昨年の漢字は、「絆」であった。こういう漢字が選ばれたのは、2011年の日本を揺るがせた3・11で「絆」の大切さを再確認した人が多かったためだと言われる。
ただ、裏を返せば、近年はそれだけ「絆」が脆弱化していたということを暗示もしている選字である。
「絆」と言った場合、真っ先に念頭に浮かぶのは、今なお家族の絆であろう。家族が人間の社会性の基盤であることは、時代が変わっても変わらない法則と言ってよい。
ところが、戦後の家族モデルである核家族ほど脆弱な家族もない。この家族は「両親+子ども」のせいぜい4人ないし5人で構成されるのが標準で、近時は3人、2人家族も珍しくない。そして、1人だけの単身世帯=無家族も急増中。世帯構成員数は減少の一途である。
家族はかつて最低限度の福祉機能さえ備えていたが、現代の最小核家族に福祉機能を期待しても、もはや望み薄だ。
そこで、言わば公的な絆としての社会保障・社会福祉という領域が発達してきた。しかし、この領域の発達ぶりは各国や国内の各自治体ごとの格差も激しく、ピンからキリまで勢ぞろいである。
しかも昨今は、こうした社会的絆を最小限度のものに切り縮めようとするイデオロギーも盛んになり、「市場の要求」に従い公財政の均衡を最優先する傾向が強まってきたことで、社会的絆も溶解・解体の途上にある。
結局、家族的絆も社会的絆も脆弱化した心細い時代に私たちは生きていることになる。

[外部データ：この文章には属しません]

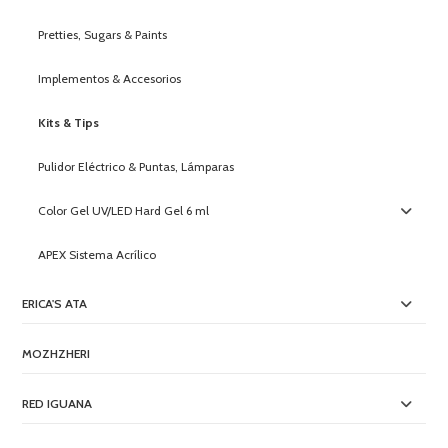
Pretties, Sugars & Paints
Implementos & Accesorios
Kits & Tips
Pulidor Eléctrico & Puntas, Lámparas
Color Gel UV/LED Hard Gel 6 ml
APEX Sistema Acrílico
ERICA'S ATA
MOZHZHERI
RED IGUANA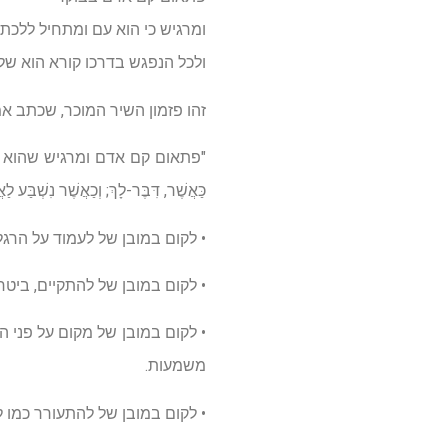
ומרגיש כי הוא עם ומתחיל ללכת,
ולכל הנפגש בדרכו קורא הוא שלו
זהו פזמון השיר המוכר, שכתב אמ
"פתאום קם אדם ומרגיש שהוא עם" מיל
כַּאֲשֶׁר, דִּבֶּר-לָךְ; וְכַאֲשֶׁר נִש
• לקום במובן של לעמוד על הרגל
• לקום במובן של להתקיים, ביטח
• לקום במובן של מקום על פני ה
משמעות.
• לקום במובן של להתעורר כמו 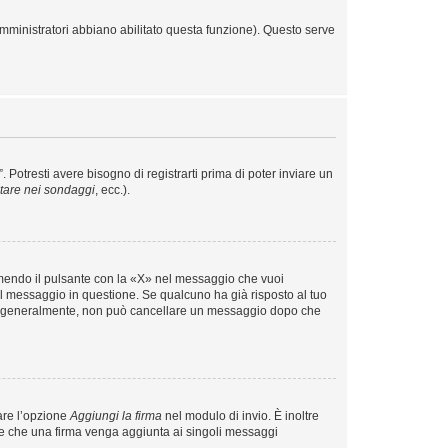
amministratori abbiano abilitato questa funzione). Questo serve
otresti avere bisogno di registrarti prima di poter inviare un
tare nei sondaggi
, ecc.).
mendo il pulsante con la «X» nel messaggio che vuoi
 messaggio in questione. Se qualcuno ha già risposto al tuo
ale, generalmente, non può cancellare un messaggio dopo che
are l’opzione
Aggiungi la firma
nel modulo di invio. È inoltre
tare che una firma venga aggiunta ai singoli messaggi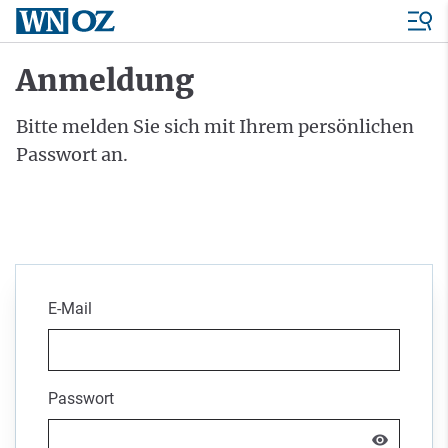
Anmeldung
Bitte melden Sie sich mit Ihrem persönlichen
Passwort an.
E-Mail
Passwort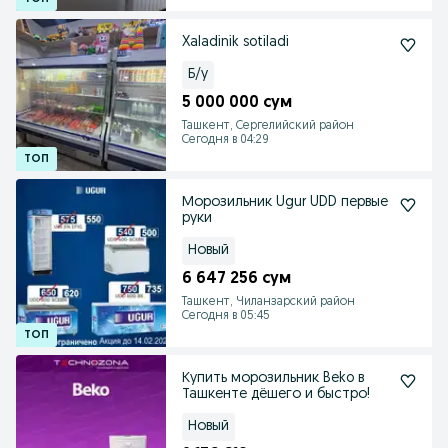
Xaladinik sotiladi
Б/у
5 000 000 сум
Ташкент, Сергелийский район
Сегодня в 04:29
Морозильник Ugur UDD первые
руки
Новый
6 647 256 сум
Ташкент, Чиланзарский район
Сегодня в 05:45
Купить морозильник Beko в
Ташкенте дёшего и быстро!
Новый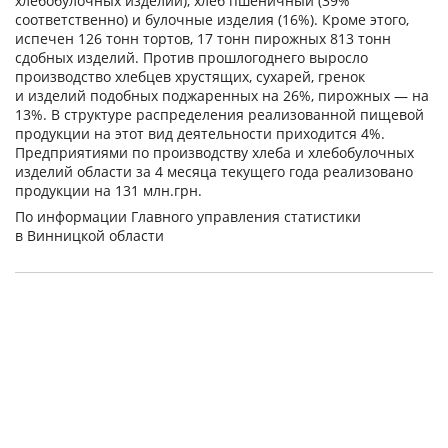
хлебобулочных изделий), хлеб пшеничный (39%
соответственно) и булочные изделия (16%). Кроме этого,
испечен 126 тонн тортов, 17 тонн пирожных 813 тонн
сдобных изделий. Против прошлогоднего выросло
производство хлебцев хрустящих, сухарей, гренок
и изделий подобных поджаренных на 26%, пирожных — на
13%. В структуре распределения реализованной пищевой
продукции на этот вид деятельности приходится 4%.
Предприятиями по производству хлеба и хлебобулочных
изделий области за 4 месяца текущего года реализовано
продукции на 131 млн.грн.
По информации Главного управления статистики
в Винницкой области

はて、どうすれば?
ここで登場願いたいのは、第三の絆と言うべき政治的な絆、つまり政治的連帯である。政治とは生物の中で人間だけが実践する社会連帯的な営みである。これを通じて、私たちは自分たちの社会の地平を切り拓いていくことができる。
しかし残念ながら、現代日本では、この絆が前の二つの絆にもまして脆弱化している。
政治的連帯行動はほとんど不発となり、政治は行政専門職の手に委ねられてしまって久しい。そして、社会的絆の解体に熱心なのもかれらである。この状況を変えない限り、「絆」を言葉としてどれほど叫んでも空しい美辞麗句に終わる。

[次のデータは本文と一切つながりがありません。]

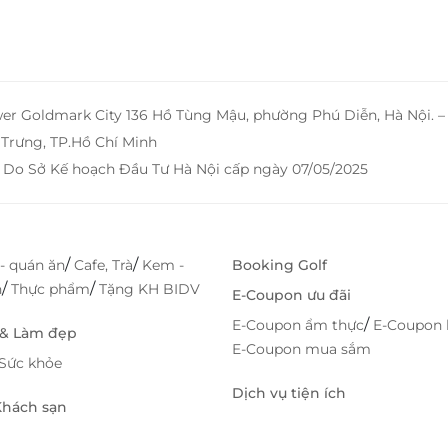
lưu
yến
ạn.
h –
wer Goldmark City 136 Hồ Tùng Mậu, phường Phú Diễn, Hà Nội. 
Trưng, TP.Hồ Chí Minh
 Do Sở Kế hoạch Đầu Tư Hà Nội cấp ngày 07/05/2025
/
/
- quán ăn
Cafe, Trà
Kem -
Booking Golf
/
/
h
Thực phẩm
Tặng KH BIDV
E-Coupon ưu đãi
/
E-Coupon ẩm thực
E-Coupon 
 & Làm đẹp
E-Coupon mua sắm
Sức khỏe
Dịch vụ tiện ích
 Khách sạn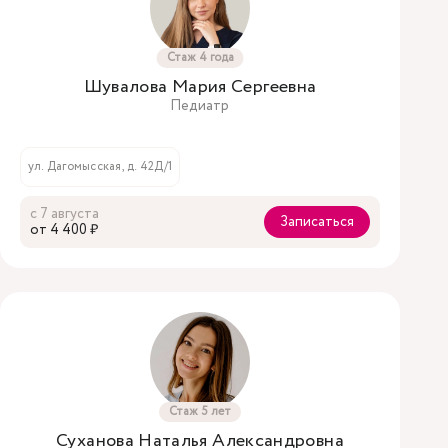
Стаж 4 года
Шувалова Мария Сергеевна
Педиатр
ул. Дагомысская, д. 42Д/1
с 7 августа
Записаться
oт 4 400 ₽
Стаж 5 лет
Суханова Наталья Александровна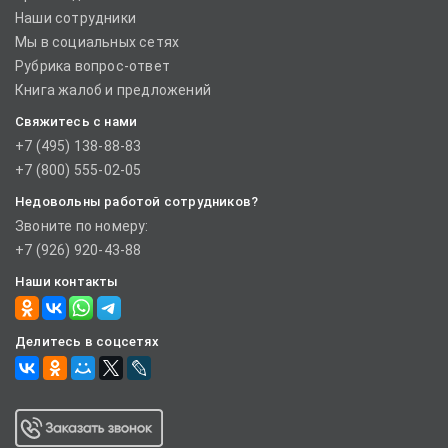
Наши сотрудники
Мы в социальных сетях
Рубрика вопрос-ответ
Книга жалоб и предложений
Свяжитесь с нами
+7 (495) 138-88-83
+7 (800) 555-02-05
Недовольны работой сотрудников?
Звоните по номеру:
+7 (926) 920-43-88
Наши контакты
Делитесь в соцсетях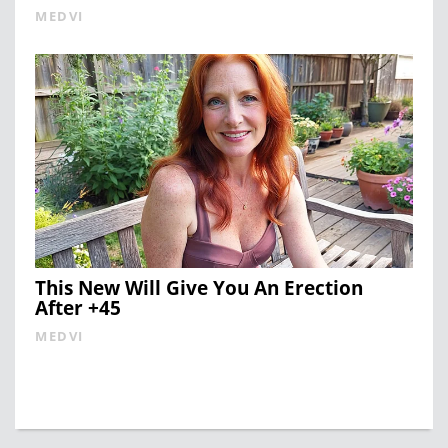
MEDVI
This New Will Give You An Erection
After +45
MEDVI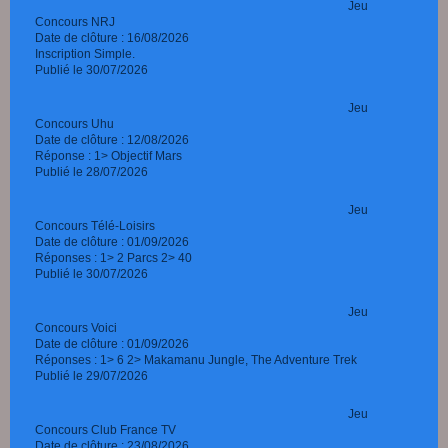
Jeu
Concours NRJ
Date de clôture : 16/08/2026
Inscription Simple.
Publié le 30/07/2026
Jeu
Concours Uhu
Date de clôture : 12/08/2026
Réponse : 1> Objectif Mars
Publié le 28/07/2026
Jeu
Concours Télé-Loisirs
Date de clôture : 01/09/2026
Réponses : 1> 2 Parcs 2> 40
Publié le 30/07/2026
Jeu
Concours Voici
Date de clôture : 01/09/2026
Réponses : 1> 6 2> Makamanu Jungle, The Adventure Trek
Publié le 29/07/2026
Jeu
Concours Club France TV
Date de clôture : 23/08/2026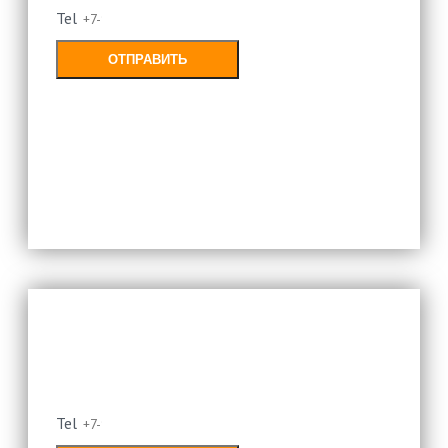
Tel
ОТПРАВИТЬ
Заполняя форму, Вы соглашаетесь с
политикой конфиденциальности
Оставьте свой номер и мы
перезвоним
Tel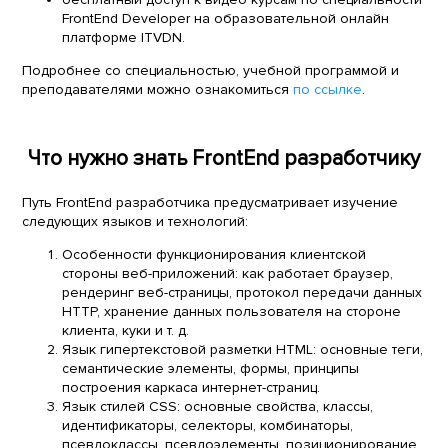
FrontEnd Developer на образовательной онлайн
платформе ITVDN.
Подробнее со специальностью, учебной программой и
преподавателями можно ознакомиться
по ссылке
.
Что нужно знать FrontEnd разработчику
Путь FrontEnd разработчика предусматривает изучение
следующих языков и технологий:
Особенности функционирования клиентской
стороны веб-приложений: как работает браузер,
рендеринг веб-страницы, протокол передачи данных
HTTP, хранение данных пользователя на стороне
клиента, куки и т. д.
Язык гипертекстовой разметки HTML: основные теги,
семантические элементы, формы, принципы
построения каркаса интернет-страниц.
Язык стилей CSS: основные свойства, классы,
идентификаторы, селекторы, комбинаторы,
псевдоклассы, псевдоэлементы, позиционирование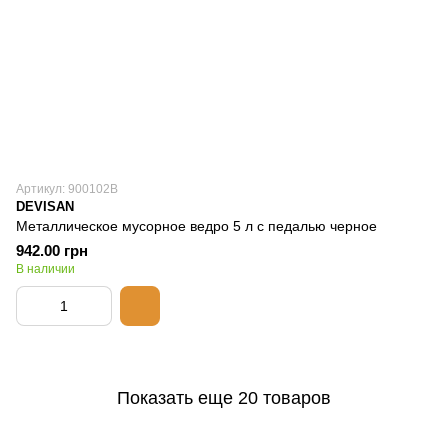
Артикул: 900102В
DEVISAN
Металлическое мусорное ведро 5 л с педалью черное
942.00 грн
В наличии
Показать еще 20 товаров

この点で、昨年の3・11に付随した原発大事故を契機に、1960年代頃までは盛んだったデモ行動が再活性化してきたことは注目される。
たしかにデモは民衆の政治行動として意義ある手段であることは間違いないが、それだけで社会を変革するパワーを持つわけでないことも、60年代の経験が証明している。
デモを通じてどんな社会を作り出したいのか、社会的な討議とそれに基づく具体的な変革の行動とが必要である。そうでなければ、デモは一過性の政治イベントと化し、今度はイベント企画業者の手に委ねられることになる。
2012年は、こうした政治的絆がどこまで回復されるか、また新たに進展するかが問われる年になるだろう。